- **ABOUT THIS EXERCISE**:
Reproduce the lines of all the items below without any alteration, omitting the pictures from your answer.

[Stored data entries]
┄┄┄┄┄┄┄┄┄┄

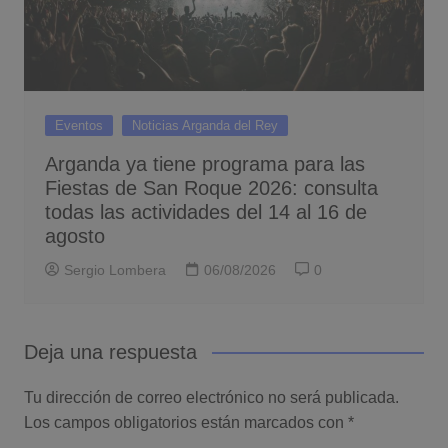
Eventos
Noticias Arganda del Rey
Arganda ya tiene programa para las
Fiestas de San Roque 2026: consulta
todas las actividades del 14 al 16 de
agosto
Sergio Lombera
06/08/2026
0
Deja una respuesta
Tu dirección de correo electrónico no será publicada.
Los campos obligatorios están marcados con
*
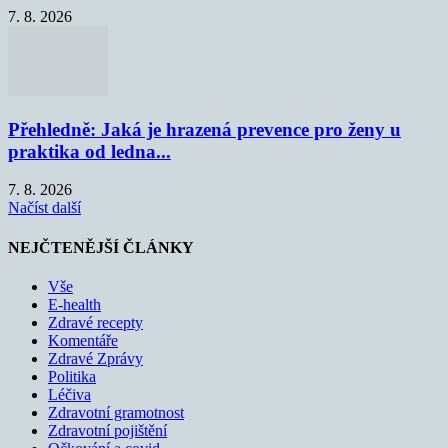
7. 8. 2026
Přehledně: Jaká je hrazená prevence pro ženy u
praktika od ledna...
7. 8. 2026
Načíst další
NEJČTENĚJŠÍ ČLÁNKY
Vše
E-health
Zdravé recepty
Komentáře
Zdravé Zprávy
Politika
Léčiva
Zdravotní gramotnost
Zdravotní pojištění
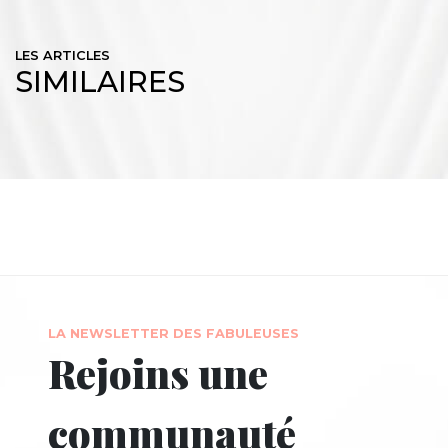
LES ARTICLES
SIMILAIRES
LA NEWSLETTER DES FABULEUSES
Rejoins une
communauté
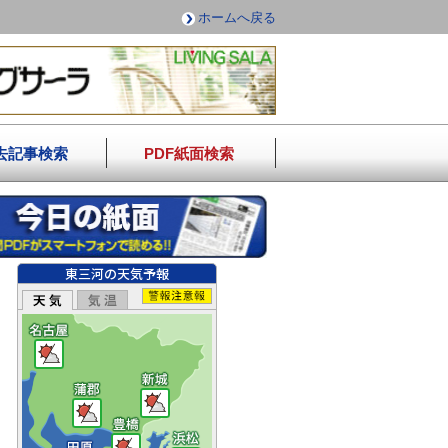
ホームへ戻る
去記事検索
PDF紙面検索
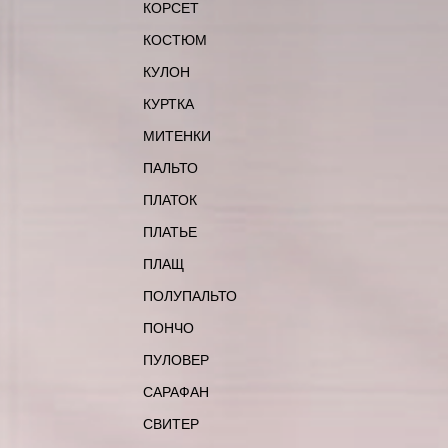
КОРСЕТ
КОСТЮМ
КУЛОН
КУРТКА
МИТЕНКИ
ПАЛЬТО
ПЛАТОК
ПЛАТЬЕ
ПЛАЩ
ПОЛУПАЛЬТО
ПОНЧО
ПУЛОВЕР
САРАФАН
СВИТЕР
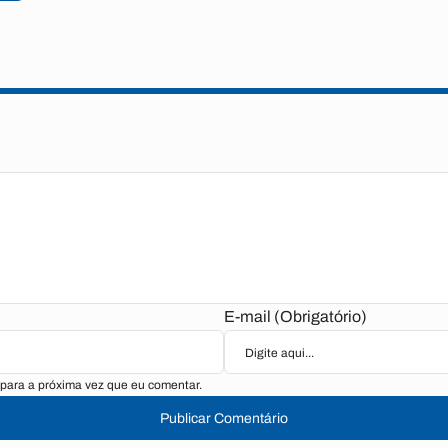
E-mail (Obrigatório)
para a próxima vez que eu comentar.
Publicar Comentário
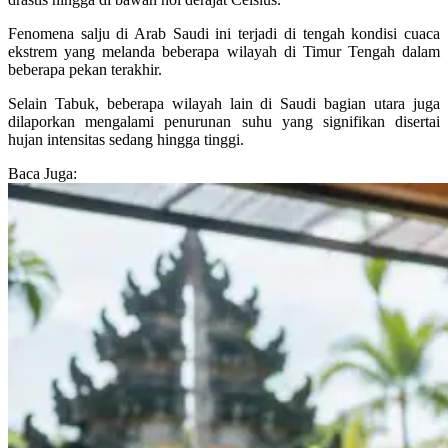
Fenomena salju di Arab Saudi ini terjadi di tengah kondisi cuaca
ekstrem yang melanda beberapa wilayah di Timur Tengah dalam
beberapa pekan terakhir.
Selain Tabuk, beberapa wilayah lain di Saudi bagian utara juga
dilaporkan mengalami penurunan suhu yang signifikan disertai
hujan intensitas sedang hingga tinggi.
Baca Juga:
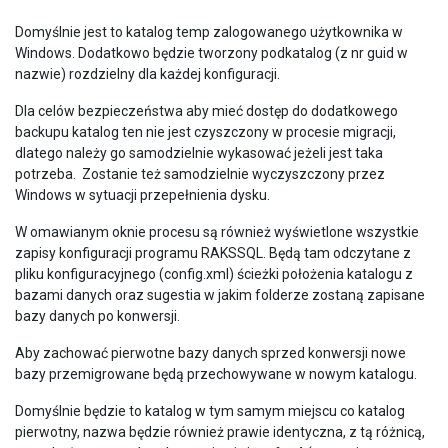
Domyślnie jest to katalog temp zalogowanego użytkownika w
Windows. Dodatkowo będzie tworzony podkatalog (z nr guid w
nazwie) rozdzielny dla każdej konfiguracji.
Dla celów bezpieczeństwa aby mieć dostęp do dodatkowego
backupu katalog ten nie jest czyszczony w procesie migracji,
dlatego należy go samodzielnie wykasować jeżeli jest taka
potrzeba. Zostanie też samodzielnie wyczyszczony przez
Windows w sytuacji przepełnienia dysku.
W omawianym oknie procesu są również wyświetlone wszystkie
zapisy konfiguracji programu RAKSSQL. Będą tam odczytane z
pliku konfiguracyjnego (config.xml) ścieżki położenia katalogu z
bazami danych oraz sugestia w jakim folderze zostaną zapisane
bazy danych po konwersji.
Aby zachować pierwotne bazy danych sprzed konwersji nowe
bazy przemigrowane będą przechowywane w nowym katalogu.
Domyślnie będzie to katalog w tym samym miejscu co katalog
pierwotny, nazwa będzie również prawie identyczna, z tą różnicą,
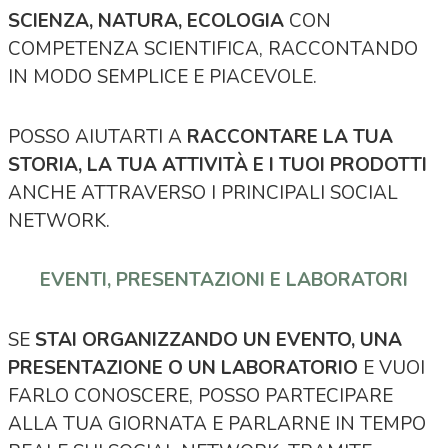
SCIENZA, NATURA, ECOLOGIA
CON
COMPETENZA SCIENTIFICA, RACCONTANDO
IN MODO SEMPLICE E PIACEVOLE.
POSSO AIUTARTI A
RACCONTARE LA TUA
STORIA, LA TUA ATTIVITÀ E I TUOI PRODOTTI
ANCHE ATTRAVERSO I PRINCIPALI SOCIAL
NETWORK.
EVENTI, PRESENTAZIONI E LABORATORI
SE
STAI ORGANIZZANDO UN EVENTO, UNA
PRESENTAZIONE O UN LABORATORIO
E VUOI
FARLO CONOSCERE, POSSO PARTECIPARE
ALLA TUA GIORNATA E PARLARNE IN TEMPO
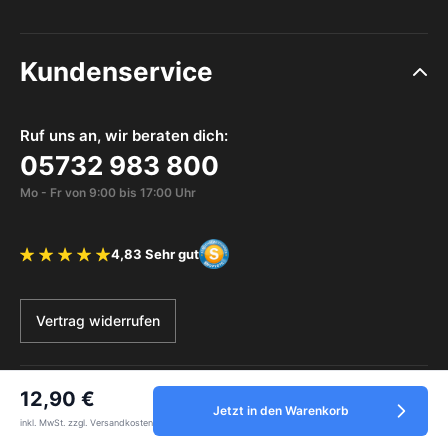
Kundenservice
Ruf uns an, wir beraten dich:
05732 983 800
Mo - Fr von 9:00 bis 17:00 Uhr
4,83 Sehr gut
Bewertung 4.83 von 5 Sternen
Vertrag widerrufen
12,90 €
Service
Jetzt in den Warenkorb
inkl. MwSt. zzgl. Versandkosten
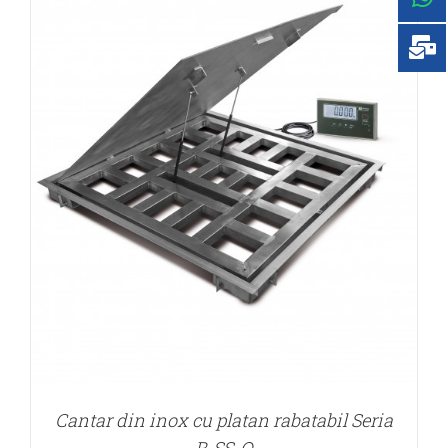
DETALII
Cantar din inox cu platan rabatabil Seria
B-SS-O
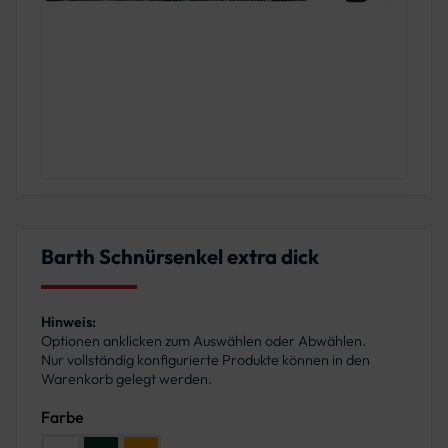
Barth Schnürsenkel extra dick
Hinweis:
Optionen anklicken zum Auswählen oder Abwählen.
Nur vollständig konfigurierte Produkte können in den
Warenkorb gelegt werden.
Farbe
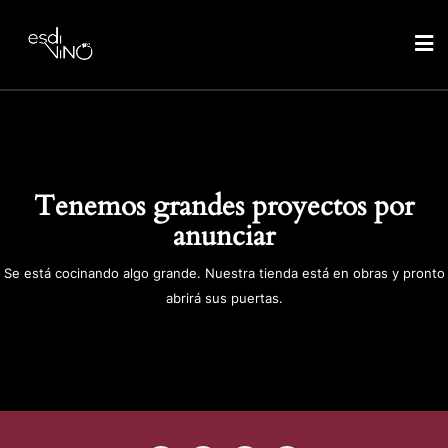
Tenemos grandes proyectos por
anunciar
Se está cocinando algo grande. Nuestra tienda está en obras y pronto
abrirá sus puertas.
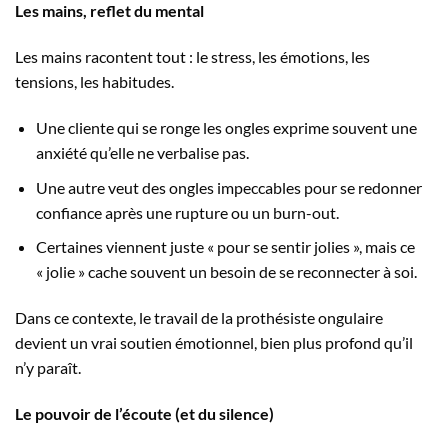
Les mains, reflet du mental
Les mains racontent tout : le stress, les émotions, les
tensions, les habitudes.
Une cliente qui se ronge les ongles exprime souvent une
anxiété qu’elle ne verbalise pas.
Une autre veut des ongles impeccables pour se redonner
confiance après une rupture ou un burn-out.
Certaines viennent juste « pour se sentir jolies », mais ce
« jolie » cache souvent un besoin de se reconnecter à soi.
Dans ce contexte, le travail de la prothésiste ongulaire
devient un vrai soutien émotionnel, bien plus profond qu’il
n’y paraît.
Le pouvoir de l’écoute (et du silence)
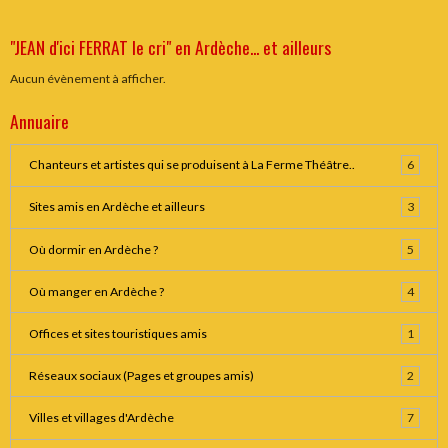
"JEAN d'ici FERRAT le cri" en Ardèche... et ailleurs
Aucun évènement à afficher.
Annuaire
Chanteurs et artistes qui se produisent à La Ferme Théâtre..
6
Sites amis en Ardèche et ailleurs
3
Où dormir en Ardèche ?
5
Où manger en Ardèche ?
4
Offices et sites touristiques amis
1
Réseaux sociaux (Pages et groupes amis)
2
Villes et villages d'Ardèche
7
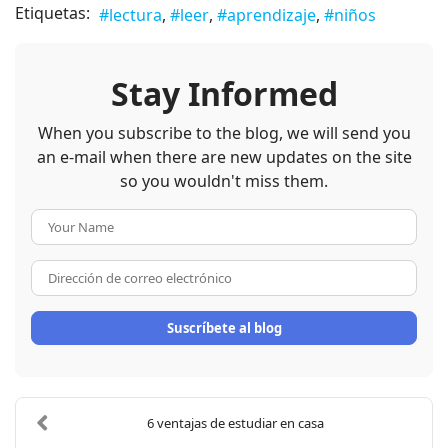
Etiquetas:
lectura
leer
aprendizaje
niños
Stay Informed
When you subscribe to the blog, we will send you
an e-mail when there are new updates on the site
so you wouldn't miss them.
Your Name
Dirección de correo electrón
Suscríbete al blog
6 ventajas de estudiar en casa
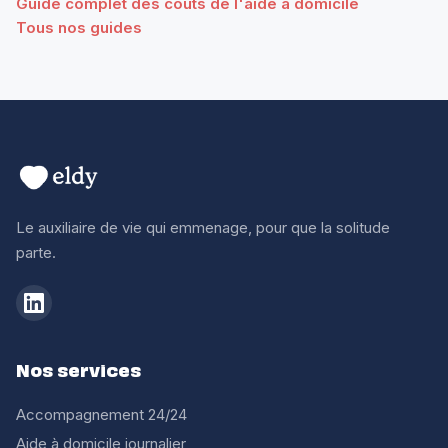
Guide complet des couts de l'aide a domicile
Tous nos guides
Le auxiliaire de vie qui emmenage, pour que la solitude
parte.
Nos services
Accompagnement 24/24
Aide à domicile journalier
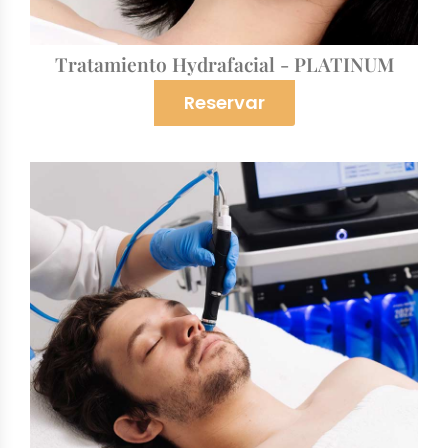
Tratamiento Hydrafacial - PLATINUM
Reservar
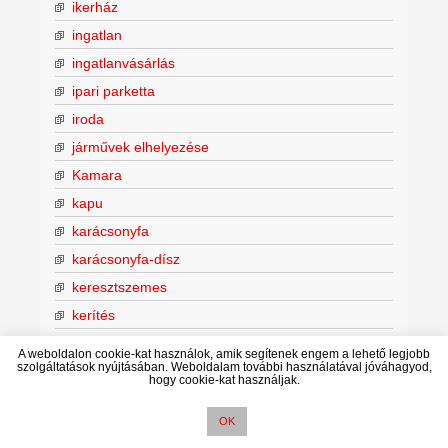
ikerház
ingatlan
ingatlanvásárlás
ipari parketta
iroda
járművek elhelyezése
Kamara
kapu
karácsonyfa
karácsonyfa-dísz
keresztszemes
kerítés
kert
A weboldalon cookie-kat használok, amik segítenek engem a lehető legjobb
szolgáltatások nyújtásában. Weboldalam további használatával jóváhagyod,
kertkapcsolat
hogy cookie-kat használjak.
keskeny tér
OK
kiállítás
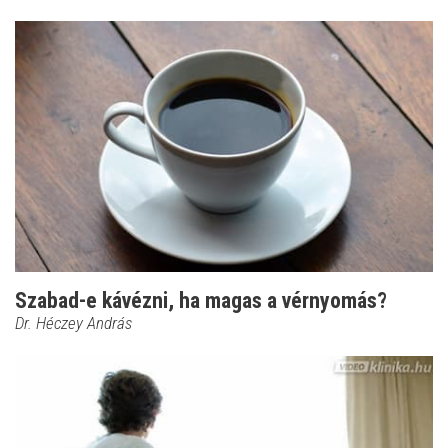
Szabad-e kávézni, ha magas a vérnyomás?
Dr. Héczey András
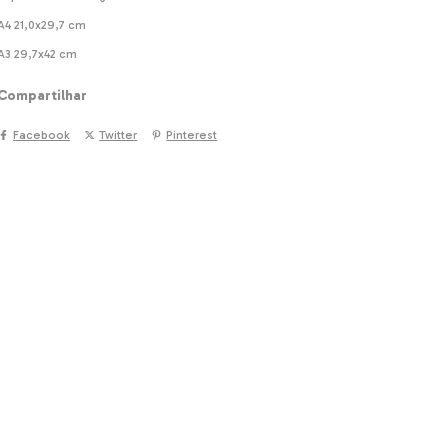
A4 21,0x29,7 cm
A3 29,7x42 cm
Compartilhar
Facebook
Twitter
Pinterest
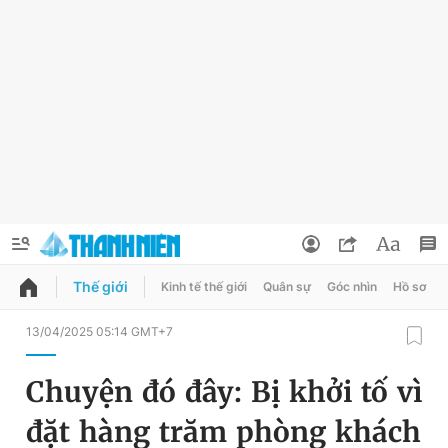
Thế giới
Kinh tế thế giới
Quân sự
Góc nhìn
Hồ sơ
QUẢNG CÁO
ĐẶT BÁO
13/04/2025 05:14 GMT+7
Thông tin tài khoản
Chuyện đó đây: Bị khởi tố vì
Đổi mật khẩu
Chuyên mục
đặt hàng trăm phòng khách
Tin đã lưu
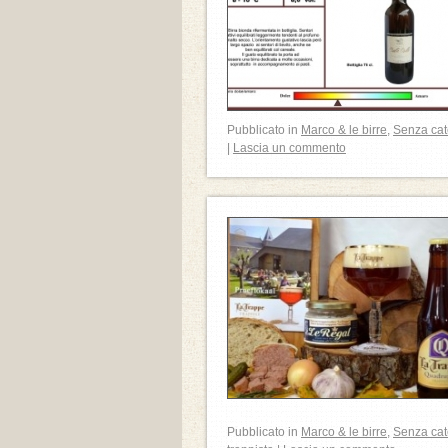
Pubblicato in
Marco & le birre
,
Senza cat
|
Lascia un commento
Pubblicato in
Marco & le birre
,
Senza cat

┄┄┄┄┄┄┄┄┄┄

- **ANSWER AREA**:
Eventos
Noticias Arganda del Rey
Arganda ya tiene programa para las
Fiestas de San Roque 2026: consulta
todas las actividades del 14 al 16 de
agosto
Sergio Lombera
06/08/2026
0
Deja una respuesta
Tu dirección de correo electrónico no será publicada.
Los campos obligatorios están marcados con
*
7. 8. 2026
Přehledně: Jaká je hrazená prevence pro ženy u
praktika od ledna...
7. 8. 2026
Načíst další
NEJČTENĚJŠÍ ČLÁNKY
Vše
E-health
Zdravé recepty
Komentáře
Zdravé Zprávy
Politika
Léčiva
Zdravotní gramotnost
Zdravotní pojištění
LES ARTICLES
SIMILAIRES
LA NEWSLETTER DES FABULEUSES
Rejoins une
communauté
ホームへ戻る
去記事検索
PDF紙面検索
КОРСЕТ
КОСТЮМ
КУЛОН
КУРТКА
МИТЕНКИ
ПАЛЬТО
ПЛАТОК
ПЛАТЬЕ
ПЛАЩ
ПОЛУПАЛЬТО
ПОНЧО
ПУЛОВЕР
САРАФАН
СВИТЕР
E-mail (Obrigatório)
para a próxima vez que eu comentar.
Publicar Comentário
Fenomena salju di Arab Saudi ini terjadi di tengah kondisi cuaca
ekstrem yang melanda beberapa wilayah di Timur Tengah dalam
beberapa pekan terakhir.
Selain Tabuk, beberapa wilayah lain di Saudi bagian utara juga
dilaporkan mengalami penurunan suhu yang signifikan disertai
hujan intensitas sedang hingga tinggi.
Baca Juga:
Domyślnie jest to katalog temp zalogowanego użytkownika w
Windows. Dodatkowo będzie tworzony podkatalog (z nr guid w
nazwie) rozdzielny dla każdej konfiguracji.
Dla celów bezpieczeństwa aby mieć dostęp do dodatkowego
backupu katalog ten nie jest czyszczony w procesie migracji,
dlatego należy go samodzielnie wykasować jeżeli jest taka
potrzeba. Zostanie też samodzielnie wyczyszczony przez
Windows w sytuacji przepełnienia dysku.
W omawianym oknie procesu są również wyświetlone wszystkie
zapisy konfiguracji programu RAKSSQL. Będą tam odczytane z
pliku konfiguracyjnego (config.xml) ścieżki położenia katalogu z
bazami danych oraz sugestia w jakim folderze zostaną zapisane
bazy danych po konwersji.
Aby zachować pierwotne bazy danych sprzed konwersji nowe
bazy przemigrowane będą przechowywane w nowym katalogu.
Domyślnie będzie to katalog w tym samym miejscu co katalog
pierwotny, nazwa będzie również prawie identyczna, z tą różnicą,
SCIENZA, NATURA, ECOLOGIA
CON
COMPETENZA SCIENTIFICA, RACCONTANDO
IN MODO SEMPLICE E PIACEVOLE.
POSSO AIUTARTI A
RACCONTARE LA TUA
STORIA, LA TUA ATTIVITÀ E I TUOI PRODOTTI
ANCHE ATTRAVERSO I PRINCIPALI SOCIAL
NETWORK.
EVENTI, PRESENTAZIONI E LABORATORI
SE
STAI ORGANIZZANDO UN EVENTO, UNA
PRESENTAZIONE O UN LABORATORIO
E VUOI
FARLO CONOSCERE, POSSO PARTECIPARE
ALLA TUA GIORNATA E PARLARNE IN TEMPO
Kundenservice
Ruf uns an, wir beraten dich:
05732 983 800
Mo - Fr von 9:00 bis 17:00 Uhr
4,83 Sehr gut
Bewertung 4.83 von 5 Sternen
Vertrag widerrufen
12,90 €
Service
Jetzt in den Warenkorb
inkl. MwSt. zzgl. Versandkosten
DETALII
Cantar din inox cu platan rabatabil Seria
B-SS-O
Barth Schnürsenkel extra dick
Hinweis:
Optionen anklicken zum Auswählen oder Abwählen.
Nur vollständig konfigurierte Produkte können in den
Warenkorb gelegt werden.
Farbe
Tenemos grandes proyectos por
anunciar
Se está cocinando algo grande. Nuestra tienda está en obras y pronto
abrirá sus puertas.
Les mains, reflet du mental
Les mains racontent tout : le stress, les émotions, les
tensions, les habitudes.
Une cliente qui se ronge les ongles exprime souvent une
anxiété qu’elle ne verbalise pas.
Une autre veut des ongles impeccables pour se redonner
confiance après une rupture ou un burn-out.
Certaines viennent juste « pour se sentir jolies », mais ce
« jolie » cache souvent un besoin de se reconnecter à soi.
Dans ce contexte, le travail de la prothésiste ongulaire
devient un vrai soutien émotionnel, bien plus profond qu’il
n’y paraît.
Le pouvoir de l’écoute (et du silence)
"JEAN d'ici FERRAT le cri" en Ardèche... et ailleurs
Aucun évènement à afficher.
Annuaire
Chanteurs et artistes qui se produisent à La Ferme Théâtre..
6
Sites amis en Ardèche et ailleurs
3
Où dormir en Ardèche ?
5
Où manger en Ardèche ?
4
Offices et sites touristiques amis
1
Réseaux sociaux (Pages et groupes amis)
2
Villes et villages d'Ardèche
7
Etiquetas:
lectura
leer
aprendizaje
niños
Stay Informed
When you subscribe to the blog, we will send you
an e-mail when there are new updates on the site
so you wouldn't miss them.
Your Name
Dirección de correo electrón
Suscríbete al blog
6 ventajas de estudiar en casa
Guide complet des couts de l'aide a domicile
Tous nos guides
Le auxiliaire de vie qui emmenage, pour que la solitude
parte.
Nos services
Accompagnement 24/24
Aide à domicile journalier
Tratamiento Hydrafacial - PLATINUM
Reservar
ikerház
ingatlan
ingatlanvásárlás
ipari parketta
iroda
járművek elhelyezése
Kamara
kapu
karácsonyfa
karácsonyfa-dísz
keresztszemes
kerítés
kert
A weboldalon cookie-kat használok, amik segítenek engem a lehető legjobb
szolgáltatások nyújtásában. Weboldalam további használatával jóváhagyod,
kertkapcsolat
hogy cookie-kat használjak.
keskeny tér
OK
kiállítás
Szabad-e kávézni, ha magas a vérnyomás?
Dr. Héczey András
A4 21,0x29,7 cm
A3 29,7x42 cm
Compartilhar
Facebook
Twitter
Pinterest
Thế giới
Kinh tế thế giới
Quân sự
Góc nhìn
Hồ sơ
QUẢNG CÁO
ĐẶT BÁO
13/04/2025 05:14 GMT+7
Thông tin tài khoản
Chuyện đó đây: Bị khởi tố vì
Đổi mật khẩu
Chuyên mục
đặt hàng trăm phòng khách
Tin đã lưu
Pubblicato in
Marco & le birre
,
Senza cat
|
Lascia un commento
Pubblicato in
Marco & le birre
,
Senza cat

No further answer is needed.